- WORK REQUIRED:
List every line in the rows below that contains the string "WOKER". Case counts.

(SUPPLIED RECORDS)

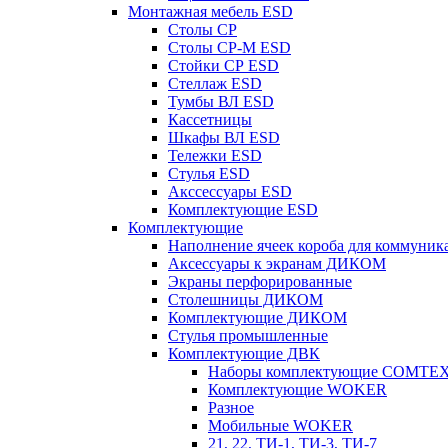
Монтажная мебель ESD
Столы СР
Столы СР-М ESD
Стойки СР ESD
Стеллаж ESD
Тумбы ВЛ ESD
Кассетницы
Шкафы ВЛ ESD
Тележки ESD
Стулья ESD
Акссессуары ESD
Комплектующие ESD
Комплектующие
Наполнение ячеек короба для коммуник
Аксессуары к экранам ДИКОМ
Экраны перфорированные
Cтолешницы ДИКОМ
Комплектующие ДИКОМ
Стулья промышленные
Комплектующие ДВК
Наборы комплектующие COMTE
Комплектующие WOKER
Разное
Мобильные WOKER
21, 22, ТИ-1, ТИ-3, ТИ-7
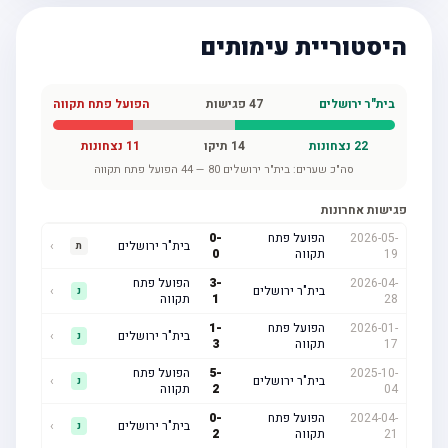
היסטוריית עימותים
בית"ר ירושלים
47
פגישות
הפועל פתח תקווה
22
נצחונות
14
תיקו
11
נצחונות
סה"כ שערים:
בית"ר ירושלים
80
—
44
הפועל פתח תקווה
פגישות אחרונות
2026-05-
הפועל פתח
-
0
בית"ר ירושלים
›
ת
19
תקווה
0
2026-04-
-
3
הפועל פתח
בית"ר ירושלים
›
נ
28
1
תקווה
2026-01-
הפועל פתח
-
1
בית"ר ירושלים
›
נ
17
תקווה
3
2025-10-
-
5
הפועל פתח
בית"ר ירושלים
›
נ
04
2
תקווה
2024-04-
הפועל פתח
-
0
בית"ר ירושלים
›
נ
21
תקווה
2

(End SUPPLIED RECORDS)

- ANSWER BELOW:
Комплектующие WOKER
Мобильные WOKER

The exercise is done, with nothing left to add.